Mendoza considered the place of vital importance both on account of the strength of the fortifications and the great advantage which it afforded him for invading the Dutch Republic. He was therefore extremely eager to preserve it and for this purpose he assembled a force together at 's-Hertogenbosch. Nearly 4,000 men were thus put in place and in Mendoza's opinion this number was deemed sufficient to raise the siege. Of these troops Mendoza gave the command to Luis de Velasco who had overseen the construction of Fort San Andreas. Dutch strategy then classed the Spanish fort as the 'key to Holland'.

Velasco having heard of the siege wasted no time and set out from 's-Hertogenbosch. His attempts however at marching to the forts relief were rendered ineffectual because of the fortification of the Anglo-Dutch camp. In addition all the approaches to it were under water from the dykes from the Maas to all the low grounds of 's-Hertogenbosch. A small portion of his force managed to get through but were blocked by the besiegers and a column was ambushed. On hearing of these reports and seeing the difficulties, Velasco thus retreated.

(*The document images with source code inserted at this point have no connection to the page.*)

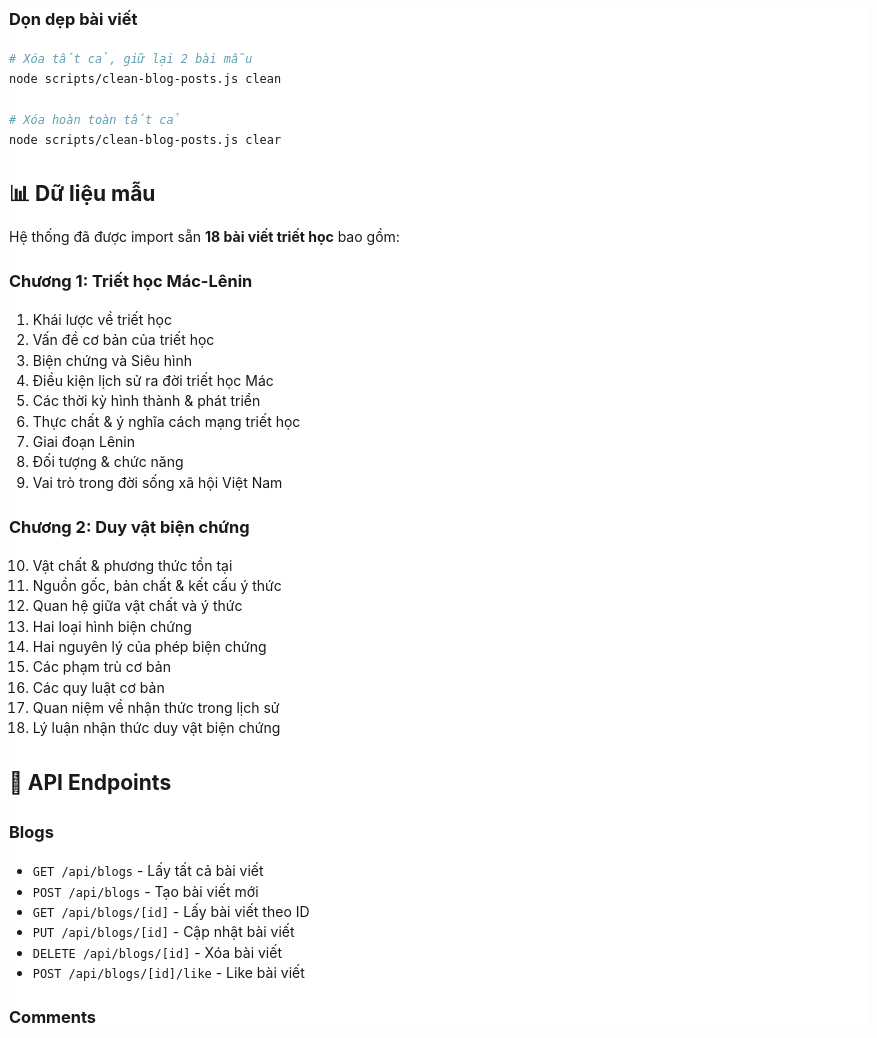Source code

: ### Dọn dẹp bài viết

```bash
# Xóa tất cả, giữ lại 2 bài mẫu
node scripts/clean-blog-posts.js clean

# Xóa hoàn toàn tất cả
node scripts/clean-blog-posts.js clear
```

## 📊 Dữ liệu mẫu

Hệ thống đã được import sẵn **18 bài viết triết học** bao gồm:

### Chương 1: Triết học Mác-Lênin

1. Khái lược về triết học
2. Vấn đề cơ bản của triết học
3. Biện chứng và Siêu hình
4. Điều kiện lịch sử ra đời triết học Mác
5. Các thời kỳ hình thành & phát triển
6. Thực chất & ý nghĩa cách mạng triết học
7. Giai đoạn Lênin
8. Đối tượng & chức năng
9. Vai trò trong đời sống xã hội Việt Nam

### Chương 2: Duy vật biện chứng

10. Vật chất & phương thức tồn tại
11. Nguồn gốc, bản chất & kết cấu ý thức
12. Quan hệ giữa vật chất và ý thức
13. Hai loại hình biện chứng
14. Hai nguyên lý của phép biện chứng
15. Các phạm trù cơ bản
16. Các quy luật cơ bản
17. Quan niệm về nhận thức trong lịch sử
18. Lý luận nhận thức duy vật biện chứng

## 🔧 API Endpoints

### Blogs

- `GET /api/blogs` - Lấy tất cả bài viết
- `POST /api/blogs` - Tạo bài viết mới
- `GET /api/blogs/[id]` - Lấy bài viết theo ID
- `PUT /api/blogs/[id]` - Cập nhật bài viết
- `DELETE /api/blogs/[id]` - Xóa bài viết
- `POST /api/blogs/[id]/like` - Like bài viết

### Comments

The Spanish garrison were soon reduced to a state of extreme sickness and hunger and with the relief from Velasco not forthcoming many of the soldiers began to mutiny. Hearing of this Maurice made the offer of a payment of 125,000 guilders (£22,500) for the forts along with all of the ordnance and munitions. The Spanish officers refused but the German and Walloon soldiers thought otherwise - they disarmed the officers, took over the garrison, and accepted the offer.

==Aftermath==
The fort of San Andreas was thus delivered into the hands of the Anglo-Dutch and thus the last Spanish stronghold in the Seven Provinces had fallen.

The Spanish officers already captured by the mutineers were taken prisoner but released soon after under parole. The vast majority of the Spanish garrison entered into the service of the States; they were formed into a separate regiment to which the soldiers gave them the name New Beggars because of their ragged appearance they made coming out of the fort. They were placed under the command of the young Prince Frederic Henry.

News of the fall of San Andreas was received in Brussels soon after and a potential peace with the Dutch Republic was then broken off. Archduke Albert vented his frustration to the Duke of Lerma and was eager to wage war.

With their capture of Fort San Andreas and with their frontiers free from danger, the Dutch Republic then resolved upon an offensive war in Catholic Flanders the following year. As a result Archduke Albert blockaded Ostend in a four year bloody siege.